My dad taught me to read with Berenstain Bear books. I had a huge stack of them, but unfortunately my mother gave them to my cousins when they were young. I suppose it’s best for children to have children’s books, but I am possessive of my things, particularly my books. I made a catalogue of all the books in my library and I think it’s around 800, but that includes my husband’s as well. That does include some of my childhood favourites, but alas, many are gone.
I read a lot in elementary and high school. We didn’t have the internet, I didn’t watch much TV, and though I remember hours spent on the Super Nintendo books were my passion. I read The Lord of the Rings (J.R.R. Tolkien) because my friends were reading it, and I remember being embarrassed because I thought it was dull. Good times. We used to go shopping as a family a lot, because there wasn’t a lot to do where we lived, and when the parents were buying a treat I choose a book.
I kicked the habit of writing my name in every book I buy, but it still makes me smile when I open a book and see it there. Last weekend I bought a book at a charity sale specifically because it had writing on the inside cover. There was a name, which I can’t recall at the moment (and it’s all the way upstairs) and then it said “Love Nana, in 1966.” I can’t believe anyone would get rid of something so precious, but don’t worry Nana – I will love the book. It’s an old copy of The Wind in the Willows, which I definitely should have read by now.

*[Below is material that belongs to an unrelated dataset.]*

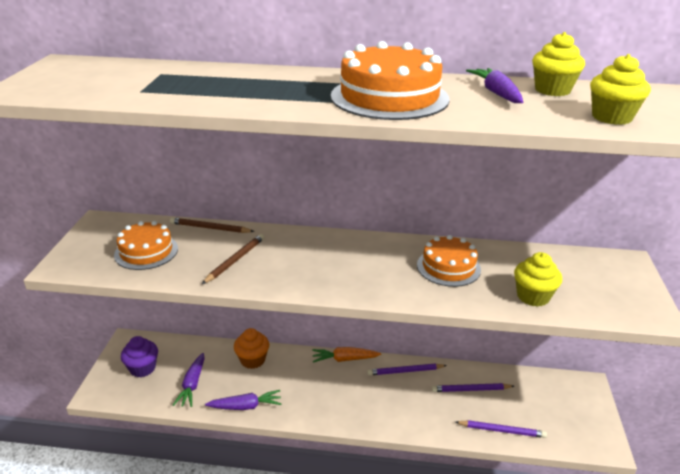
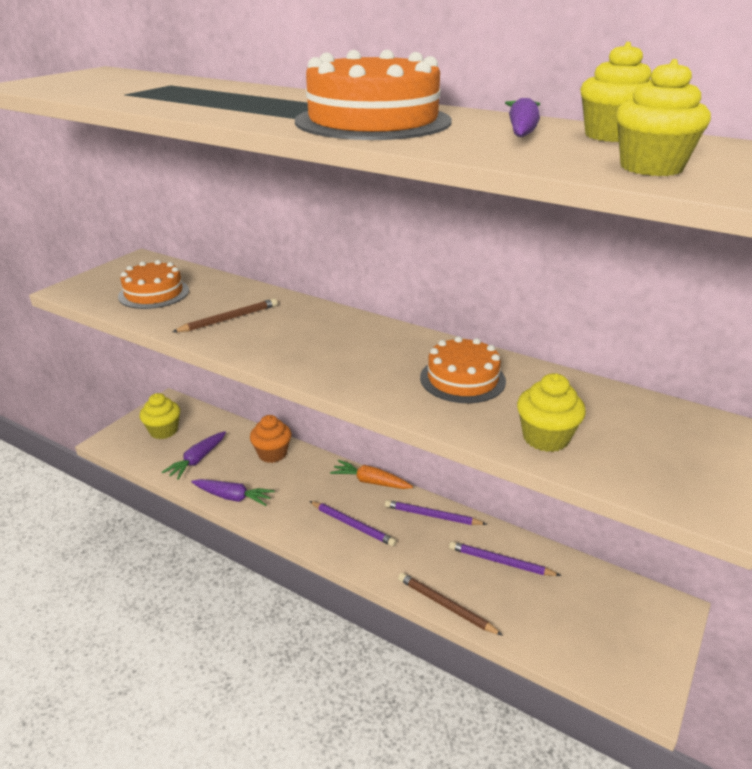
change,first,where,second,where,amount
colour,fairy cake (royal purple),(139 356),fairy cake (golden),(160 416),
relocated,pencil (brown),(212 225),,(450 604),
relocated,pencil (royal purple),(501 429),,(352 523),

A few years back I went on a classics-reading kick. My definition of “classics” may have been loose, but I think I did all right. I read Gormenghast (Mervyn Peake), A Clockwork Orange (Anthony Burgess), Lolita (Vladimir Nabokov), The Man in the Iron Mask (Alexandre Dumas), and probably others. I still pick up a book now and again for the sake of reading a “classic” but fantasy and sci-fi have long been my favourites. I like vast worlds filled with countless hours of escape, and compelling characters with interesting problems.
Several months I began a hunt for gay and lesbian theme sci-fi and fantasy. It was disappointing at first because I kept running into the smut books, but I’ve found a few gems. The Fire’s Stone by Tanya Huff has become and will remain one of my favourite books of all time. Swordspoint and subsequent books in that universe by Ellen Kushner were very compelling. The search led me to Robin Hobb, who is of course amazing.
The drawback of this mission is that I have a pile of about sixty books to read. I tried to stick with the list, but when I go to these charity sales I go a little bit crazy. I know you shouldn’t judge a book by its cover, but at $2.00 with proceeds going to the children’s hospital, what have I got to lose? It’s even more fun when my brother comes along and picks out the silliest-sounding ones. Sometimes they end up being charming, like Little Fuzzy (H. Beam Piper).
Have you ever read a book because you thought you should (not necessarily because someone told you to, but perhaps that as well)? Do you have a preferred genre? Is there a genre that constantly disappoints you, but that you’d really like to love?
I know people who rarely, if ever, pick up a book. I don’t understand, and I don’t want to.